Troy Kotsur is the second deaf actor to win an academy award. The first was his co-star Marlee Matlin for her role in Children of a Lesser God (1986). 40% of the script is in American sign language.
Here is an extract Troy Kotsur’s speech, ‘I want to thank all the wonderful deaf theater stages where I was allowed and given the opportunity to develop my craft as an actor…I just wanted to say that this is dedicated to the deaf community, the CODA community, and the disabled community. This is our moment. To my mom, my dad, and my brother, Mark. They’re not here today but look at me now: I did it. I love you. Thank you.’ As he joined the stage, the audience gave him the Deaf clap, which is, waving your hands in the air.
Yet, the film has divided opinions within the Deaf community.

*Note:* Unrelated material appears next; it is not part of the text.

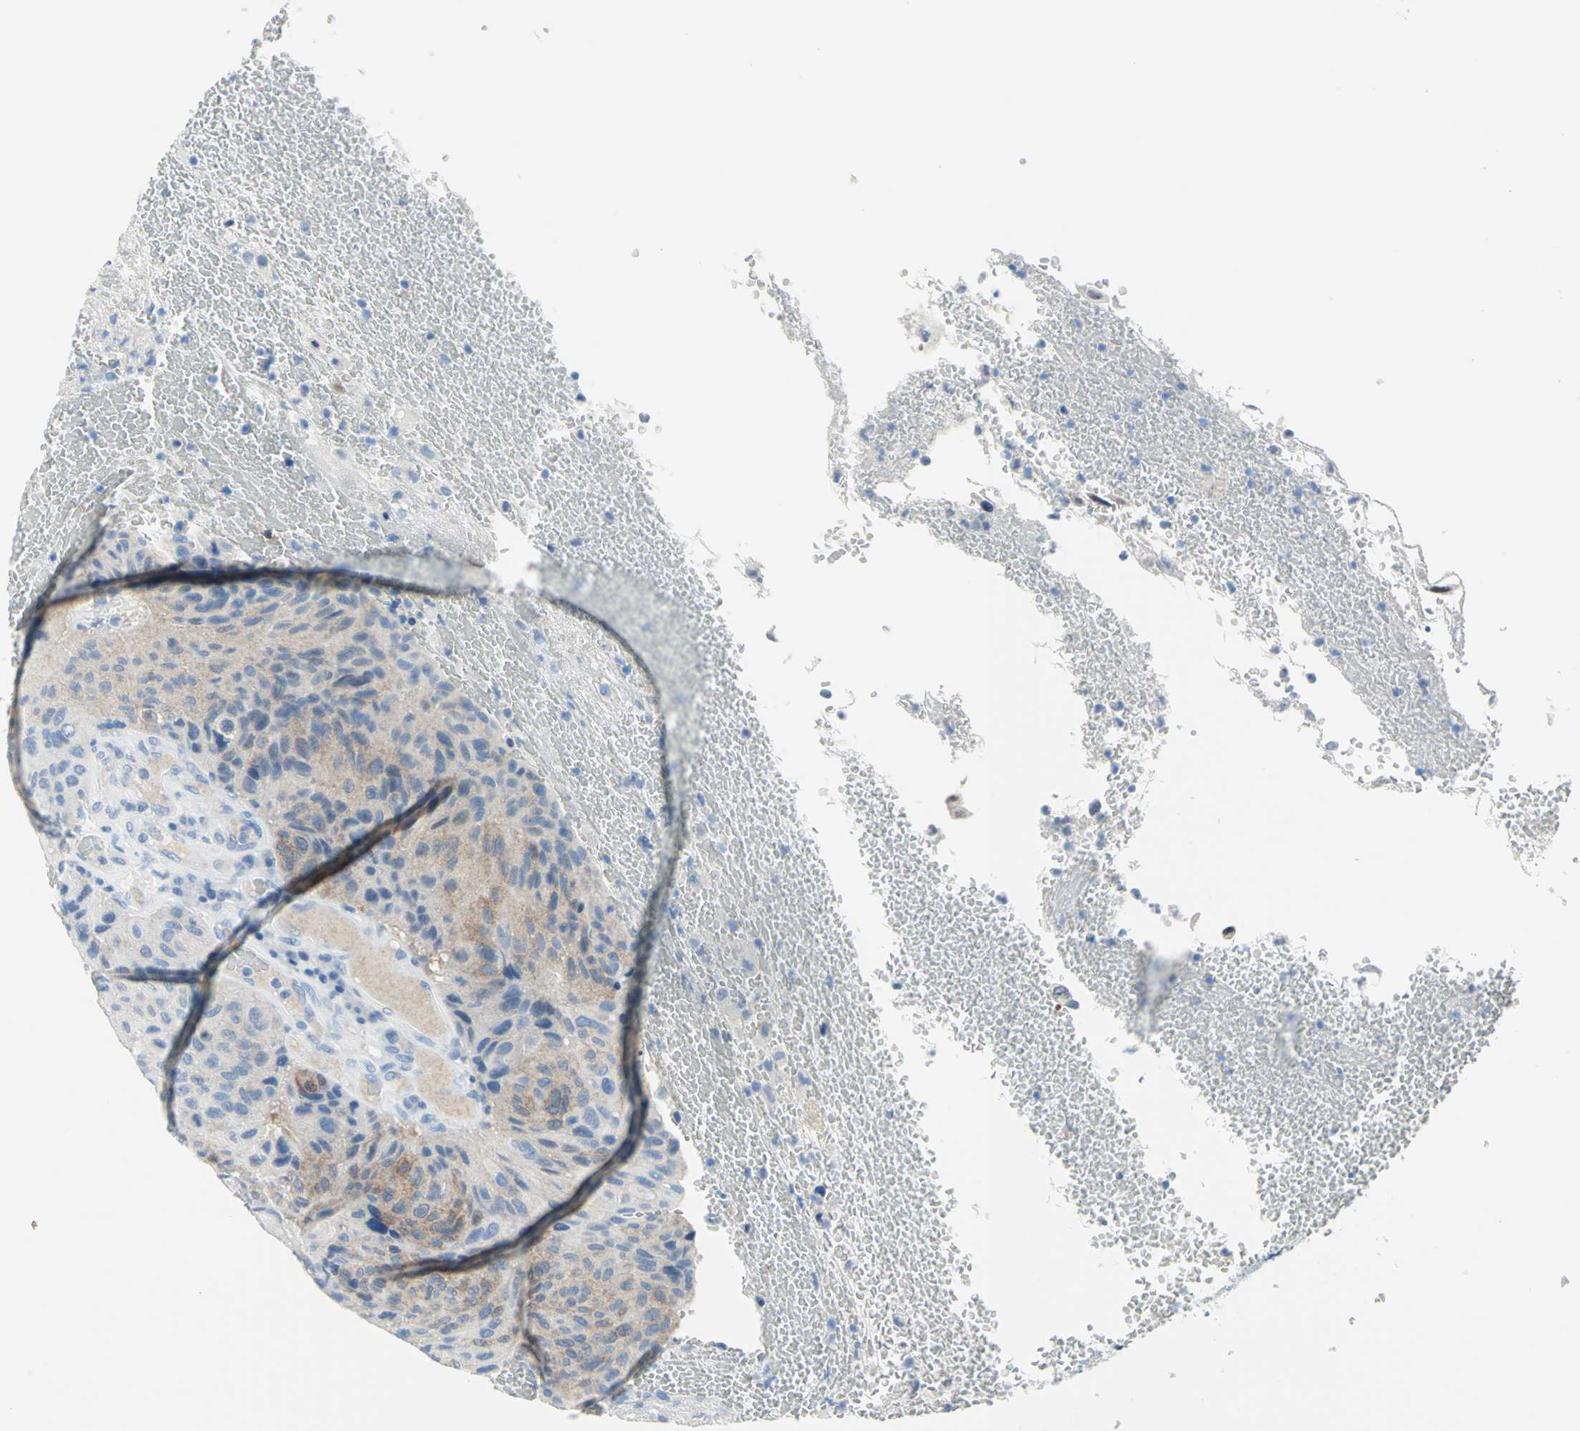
{"staining": {"intensity": "weak", "quantity": "25%-75%", "location": "cytoplasmic/membranous"}, "tissue": "urothelial cancer", "cell_type": "Tumor cells", "image_type": "cancer", "snomed": [{"axis": "morphology", "description": "Urothelial carcinoma, High grade"}, {"axis": "topography", "description": "Urinary bladder"}], "caption": "Tumor cells show weak cytoplasmic/membranous positivity in approximately 25%-75% of cells in high-grade urothelial carcinoma.", "gene": "SFN", "patient": {"sex": "male", "age": 66}}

Some feel that there is an over-emphasis on the family’s need for Ruby, as the only hearing member of the family, to communicate. Since the 1990 American with Disabilities Act, deaf people are entitled to a translator in official settings. Others felt that it was a misstep to focus so intensely on music. It has been criticised for being too soft and heart-warming – but then, the counterargument to that has been, why shouldn’t a story featuring deafness be that?
Deaf film-maker, Garrett Zuercher, writes, ‘As a Deaf person, I am exhausted at yet another mainstream story that pretends to be about my identity filtered through the eyes of the hearing other… I want to see the aspirations and passions and struggles of Deaf people themselves, not the hearing people struggling to support them, only to leave them behind….Unfortunately, the vast majority of Deaf stories focus on heterosexual cisgender white people. Perhaps this is because they are largely told by able-bodied filmmakers who seem to think that a character simply being Deaf is diverse enough.’
Moreover, people seem united in being glad that a film featuring Deaf characters is getting such recognition on the world-stage. It feels like a step in the right direction for representation.
Reviews of Coda:
Ariana DeBose won best actress in a supporting role for West Side Story. She made history as the first Afro Latina woman, and the first openly queer woman of colour, to receive an Academy award.
‘Lastly, imagine this little girl in the back seat of a white Ford Focus, look into her eyes: You see a queer, openly queer woman of color, an Afro Latina who found her strength in life through art. And that’s what I believe we’re here to celebrate. Yeah, so, to anybody who has ever questioned your identity ever, ever, ever, or you find yourself living in the gray spaces, I promise you this: There is indeed a place for us.’
This is such a memorable, uplifting speech. It has the power to inspire many. Ariana DeBose is a superb role model for generations to come.
The New Zealand-born Australia director, Jane Campion, became the third female filmmaker ever to win best director in the 94 years of the Oscars. She won for The Power of Dog.
Along with her brother Finneas O’Connel, Billie Eilish picked up best original song for No Time to Die.
For Cruella, Jenny Beavan picked up her third Oscar for costume design.
Let us hope that such a long lapse of time does not pass before another Deaf actor wins at the Oscars. Still, Troy Kotsur’s win is something that should be fully embraced. Moreover, it is fantastic to see an openly queer women of colour make history by winning an Academy award. Not only that, Ariana DeBose’s speech was inspiring and moving. She is a wonderful role model. Furthermore, it is great to see so many women breaking that glass ceiling. We look forward to an even more inclusive Oscars next year.